Records excerpted from a collection:
______________________________

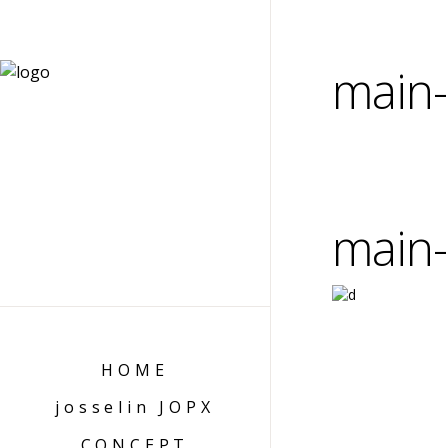
main-
main-
HOME
josselin JOPX
CONCEPT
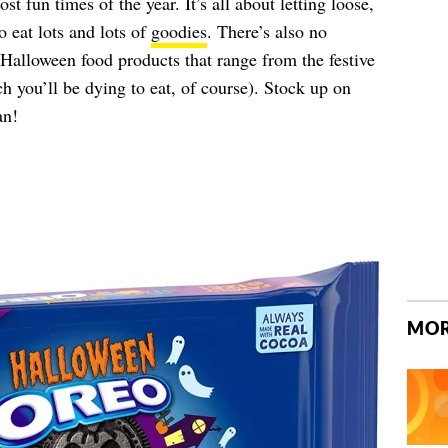
t fun times of the year. It’s all about letting loose,
 eat lots and lots of
goodies
. There’s also no
e Halloween food products that range from the festive
h you’ll be dying to eat, of course). Stock up on
an!
MOR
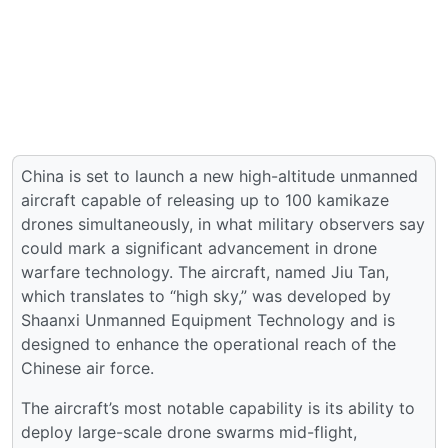
China is set to launch a new high-altitude unmanned
aircraft capable of releasing up to 100 kamikaze
drones simultaneously, in what military observers say
could mark a significant advancement in drone
warfare technology. The aircraft, named Jiu Tan,
which translates to “high sky,” was developed by
Shaanxi Unmanned Equipment Technology and is
designed to enhance the operational reach of the
Chinese air force.
The aircraft’s most notable capability is its ability to
deploy large-scale drone swarms mid-flight,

______________________________

_Task statement_
From the line containing "There’s also no" down to the last line of the entries above, copy each line exactly and nothing more. Leave pictures out.

_Result of the exercise_
. There’s also no
e Halloween food products that range from the festive
h you’ll be dying to eat, of course). Stock up on
an!
MOR
China is set to launch a new high-altitude unmanned
aircraft capable of releasing up to 100 kamikaze
drones simultaneously, in what military observers say
could mark a significant advancement in drone
warfare technology. The aircraft, named Jiu Tan,
which translates to “high sky,” was developed by
Shaanxi Unmanned Equipment Technology and is
designed to enhance the operational reach of the
Chinese air force.
The aircraft’s most notable capability is its ability to
deploy large-scale drone swarms mid-flight,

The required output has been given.